Originally published at Renegade Inc. on October 29, 2021.

Famously, the broadcaster and natural historian Sir David Attenborough said that someone who believes in infinite growth is either a madman or an economist. One of the big problems we face today is that in our hunt for growth, mainstream economics has been taken over by madmen.

Christian Felber, who in 2010 founded The Economy for The Common Good, met up with host, Ross Ashcroft, to discuss his mission to eliminate the fundamental contradiction between neoliberal values and social well-being.

Separating economic science from life

In his book, Licence to be Bad, Cambridge economist, Jonathan Aldred, charts how neoclassical economics has ultimately incentivised ‘rational’ human beings to do bad things, not just to the planet, but to one another.

Aldred’s thinking is the starting point for Christian Felber’s notion of an economy for the common good which challenges the prevailing economic orthodoxy of the neoclassical school that emerged in the late 1870s and whose theory dominated economic discourse a century later.

The problem as Felber identifies it, is that this economic theory of ‘pure science’ focuses on financial indicators to the exclusion of ethics, politics, ecology, gender and uneven power relations often associated, for example, with the godfather of macroeconomics, Adam Smith.

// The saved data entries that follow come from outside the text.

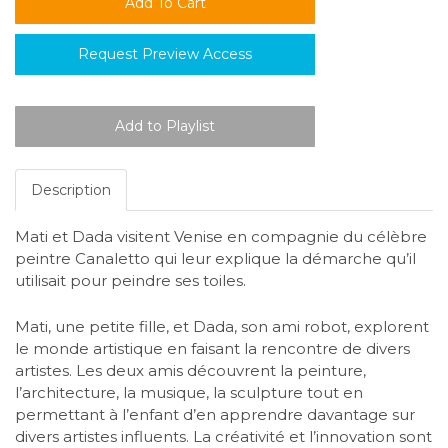
Request Preview Access
Description
Mati et Dada visitent Venise en compagnie du célèbre
peintre Canaletto qui leur explique la démarche qu’il
utilisait pour peindre ses toiles.
Mati, une petite fille, et Dada, son ami robot, explorent
le monde artistique en faisant la rencontre de divers
artistes. Les deux amis découvrent la peinture,
l’architecture, la musique, la sculpture tout en
permettant à l’enfant d’en apprendre davantage sur
divers artistes influents. La créativité et l’innovation sont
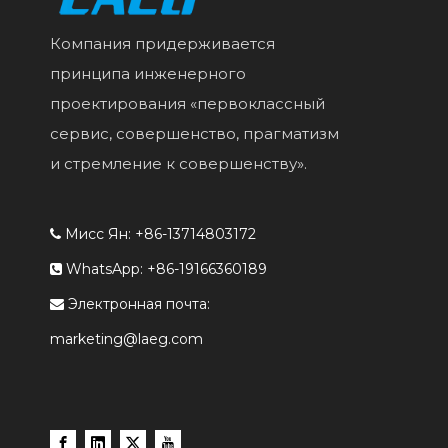
Компания придерживается
принципа инженерного
проектирования «первоклассный
сервис, совершенство, прагматизм
и стремление к совершенству».
Мисс Ян: +86-13714803172

WhatsApp: +86-19166360189

Электронная почта:

marketing@laeg.com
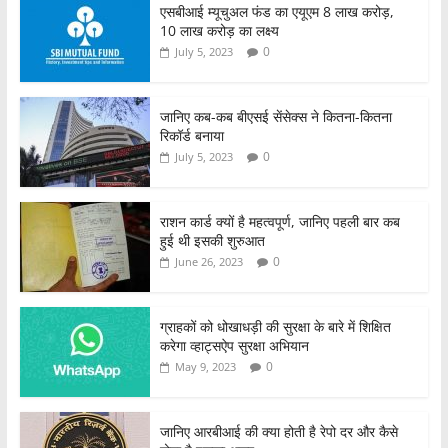
एसबीआई म्यूचुअल फंड का एयूएम 8 लाख करोड़,
10 लाख करोड़ का लक्ष्य
0
July 5, 2023
जानिए कब-कब बीएसई सेंसेक्स ने कितना-कितना
रिकॉर्ड बनाया
0
July 5, 2023
राशन कार्ड क्यों है महत्वपूर्ण, जानिए पहली बार कब
हुई थी इसकी शुरुआत
0
June 26, 2023
ग्राहकों को धोखाधड़ी की सुरक्षा के बारे में शिक्षित
करेगा व्हाट्सऐप सुरक्षा अभियान
0
May 9, 2023
जानिए आरबीआई की क्या होती है रेपो दर और कैसे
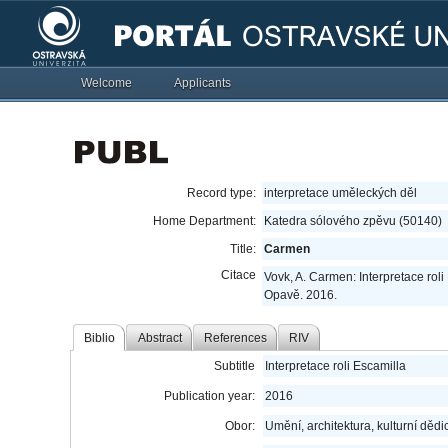
Welcome
Applicants
Record type:
interpretace uměleckých děl
Home Department:
Katedra sólového zpěvu (50140)
Title:
Carmen
Citace
Vovk, A. Carmen: Interpretace roli
Opavě. 2016.
Biblio
Abstract
References
RIV
Subtitle
Interpretace roli Escamilla
Publication year:
2016
Obor:
Umění, architektura, kulturní dědic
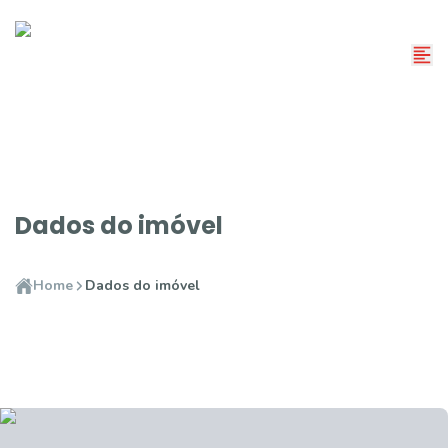
Dados do imóvel
Home
Dados do imóvel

By focusing on financial indicators to the exclusion of a more holistic approach, Felber says that “the neoclassical economists of the late 19th century separated economic science from life, from democracy, from relationships, from everything.”

Felber argues that this direction of travel is wrong and says that what is needed is a reconciliation of economics with the kind of democratic values that makes life worthwhile.

This sentiment is echoed by Kate Raworth. In her book, Doughnut Economics, the renegade economist says:

“To make humanity fit into their theories, last century’s economists invented rational economic man. He stands alone with money in his hand, a calculator in his head, ego in his heart and nature at his feet. He hates work, loves luxury, has insatiable wants and knows the price of everything. But the trouble is, on being told that he is like us, we actually become more like him.”

Self-interest is woven into the fabric of neoclassical economics whose rationalizing logic is paradoxically damaging to our societies, environment and eco-systems. Birthed at Cambridge University in the early 1900s, this economic school gave rise to the damaging ramifications of neoliberalism.

Emulating physics

Since its inception, neoclassical economics has aspired to emulate a mathematically precise science like physics by pushing out ethical and philosophical questions. Felber cites the inability of neoclassical economists to have foreseen the 2008 financial crisis as an example of how on the surface their models appear to be as precise as natural science but are in fact predicated on a form of disconnected social science which is imprecise.